We covered an agressive 46 county course (one short of the 47 county total from
the route last year) - but managed 167 more QSO's and 5 more mults.  Last year,
Chris and I had five hours of >100 QSOs per hour .... this year, the activity
jumped to eight hours with rate of >100 QSOs.  The first hour on Sunday was the
best single hour this year at 139 QSOs. What a great way to kick-start Day 2! 

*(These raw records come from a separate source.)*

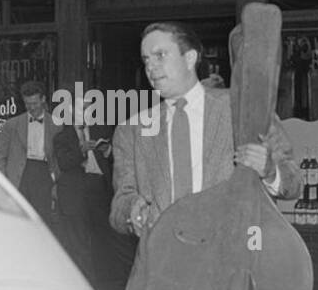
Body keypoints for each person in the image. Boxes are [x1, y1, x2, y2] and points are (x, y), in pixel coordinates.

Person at [109, 21, 301, 238]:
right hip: (163, 261)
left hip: (231, 258)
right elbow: (119, 207)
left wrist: (270, 171)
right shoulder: (131, 131)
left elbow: (293, 183)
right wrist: (131, 211)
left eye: (160, 55)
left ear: (190, 58)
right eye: (146, 60)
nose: (151, 67)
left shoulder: (244, 112)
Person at [53, 100, 135, 290]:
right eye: (82, 110)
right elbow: (64, 163)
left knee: (109, 237)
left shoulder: (101, 130)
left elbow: (116, 160)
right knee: (78, 241)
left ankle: (116, 284)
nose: (87, 114)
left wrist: (107, 151)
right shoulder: (62, 137)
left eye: (89, 110)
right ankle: (84, 289)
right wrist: (82, 149)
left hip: (99, 189)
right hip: (75, 193)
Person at [0, 80, 58, 224]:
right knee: (18, 220)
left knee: (43, 220)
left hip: (44, 173)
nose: (31, 107)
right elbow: (0, 157)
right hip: (19, 174)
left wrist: (56, 181)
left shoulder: (56, 124)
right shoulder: (11, 125)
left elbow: (59, 157)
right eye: (27, 103)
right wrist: (3, 184)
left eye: (35, 103)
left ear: (43, 99)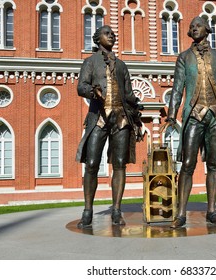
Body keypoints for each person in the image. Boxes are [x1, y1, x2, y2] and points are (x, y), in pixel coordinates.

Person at [165, 16, 216, 228]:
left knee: (215, 165)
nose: (193, 29)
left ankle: (212, 210)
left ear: (207, 29)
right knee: (187, 164)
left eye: (197, 26)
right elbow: (177, 87)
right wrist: (171, 115)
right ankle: (181, 214)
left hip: (215, 115)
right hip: (194, 116)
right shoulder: (184, 57)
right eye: (191, 27)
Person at [75, 25, 142, 228]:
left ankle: (116, 210)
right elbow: (81, 87)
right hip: (99, 117)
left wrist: (138, 114)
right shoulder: (90, 62)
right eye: (107, 33)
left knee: (120, 164)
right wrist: (93, 92)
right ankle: (88, 210)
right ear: (97, 38)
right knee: (92, 164)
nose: (112, 35)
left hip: (121, 118)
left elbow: (128, 93)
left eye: (113, 33)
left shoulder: (121, 65)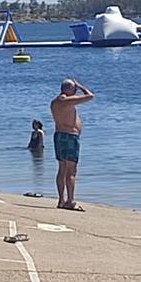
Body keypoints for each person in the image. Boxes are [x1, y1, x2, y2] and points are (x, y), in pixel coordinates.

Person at [50, 78, 94, 211]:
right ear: (69, 89)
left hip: (59, 135)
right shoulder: (66, 101)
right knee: (71, 171)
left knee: (62, 168)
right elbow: (90, 96)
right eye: (74, 89)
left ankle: (61, 200)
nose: (75, 92)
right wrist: (80, 86)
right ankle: (70, 200)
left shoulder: (55, 102)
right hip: (69, 136)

The surge of stations that call when you cross into a new county is an addictive
part of mobile contesting.  The pileups can't happen without the many stations
out there who follow the mobiles around the state.  John N6MU takes our 'clean
sweep' award with a QSO in EVERY county we passed through.  Special thanks go to
some great operators from EU who made the log on 20M and/or 15M: DL3GA, DL5AWI,
DL5MC, LY3BA, PA3ARM, RK2FWA, SP4JWR, and many others.  There is no way I could
list all of the multi-county callsigns from W/VE, including contest regulars,
county hunters, and more casual ops. It takes all of you to make this contest
fun for us in Texas.

Speaking of fun, I'll share my funniest moment:
I was running on 20M sometime on Sunday morning.  There was a nice pileup going
- when suddenly I'm blasted by a very loud J5OPN. Wow! J5 is Guinea-Bissau! 
However, I wasn't expecting propagation to western Africa - especially at 20 dB
over S9.  I asked for a repeat and the station came back again "J5OPN".  Then I
realized that I was mentally dropping a dash from the first character - the
unknown station was advising me that 15M was open.  D'oh!  I got a great laugh
from that one - took another swig of coffee - and resumed.  Thanks to whomever
you are for the info ... and for the unintended comic relief!  

Thanks to NARS for sponsoring one of the top QSO parties.